6325 sayılı Hukuk Uyuşmazlıklarında Arabuluculuk Kanunu’nun 18/a-2 maddesi gereğince davacının, arabuluculuk faaliyeti sonunda anlaşmaya varılamadığına ilişkin son tutanağın aslını veya arabulucu tarafından onaylanmış bir örneğini dava dilekçesine eklemek zorundadır. Bu zorunluluğa uyulmaması hâlinde mahkemece davacıya, son tutanağın bir haftalık kesin süre içinde mahkemeye sunulması gerektiği, aksi takdirde davanın usulden reddedileceği ihtarını içeren davetiye gönderilir. İhtarın gereği yerine getirilmez ise dava dilekçesi karşı tarafa tebliğe çıkarılmaksızın davanın usulden reddine karar verilir. (İstanbul Bölge Adliye Mahkemesi 15. Hukuk Dairesi 2021/623E., 2021/495K.)
Somut olayda, davacı, haksız olarak ödediğini iddia ettiği paranın davalıdan tahsilini talep etmektedir.

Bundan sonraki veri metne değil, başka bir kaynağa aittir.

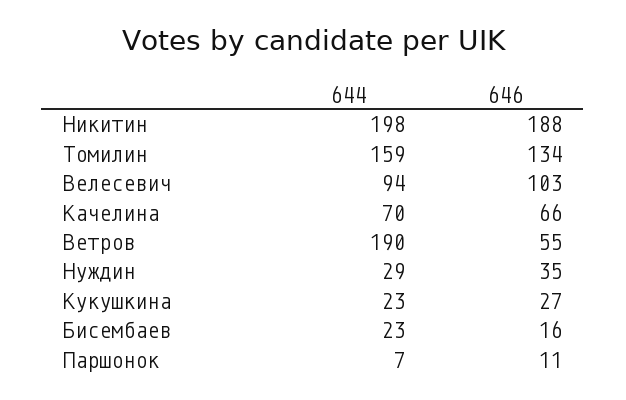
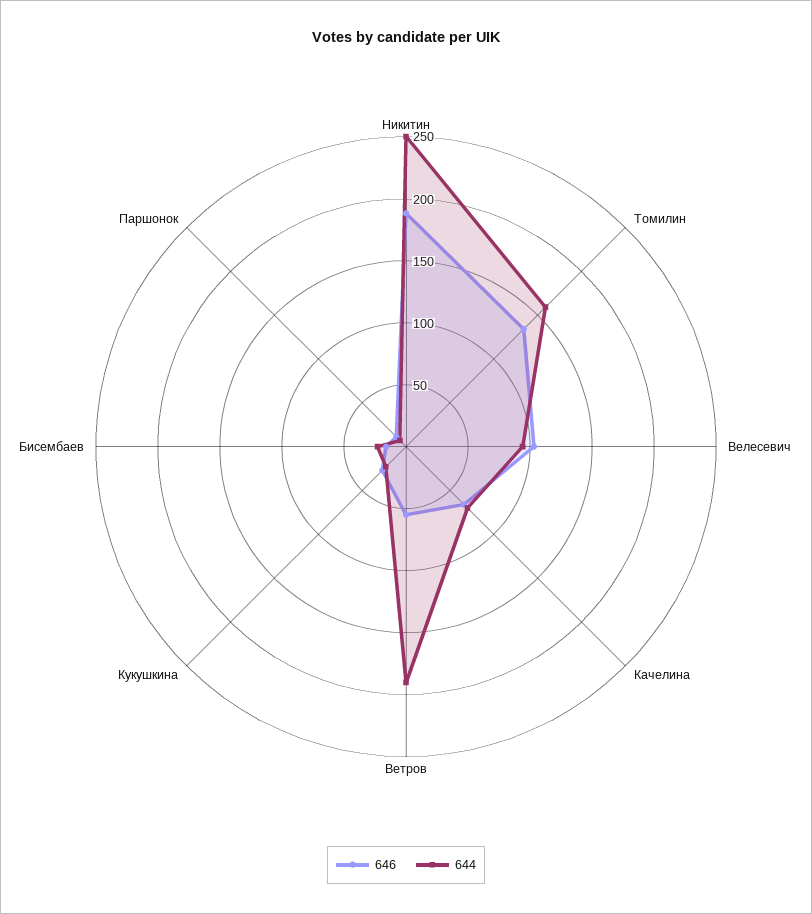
  {
    "644": {
-     "Никитин": 198,
+     "Никитин": 250,
      "Томилин": 159,
      "Велесевич": 94,
      "Качелина": 70,
      "Ветров": 190,
-     "Нуждин": 29,
      "Кукушкина": 23,
      "Бисембаев": 23,
      "Паршонок": 7
    },
    "646": {
      "Никитин": 188,
      "Томилин": 134,
      "Велесевич": 103,
      "Качелина": 66,
      "Ветров": 55,
-     "Нуждин": 35,
      "Кукушкина": 27,
      "Бисембаев": 16,
      "Паршонок": 11
    }
  }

Bir miktar paranın ödenmesini içeren talebin zorunlu arabuluculuk şartına tabi olduğu, davacının arabuluculuk şartını gerçekleştirmeden dava açtığı anlaşıldığından davanın usulden reddine, dava değeri itibarıyla kesinlik sınırında kaldığından istinaf yolu kapalı olmak üzere aşağıdaki şekilde hüküm kurulmuştur.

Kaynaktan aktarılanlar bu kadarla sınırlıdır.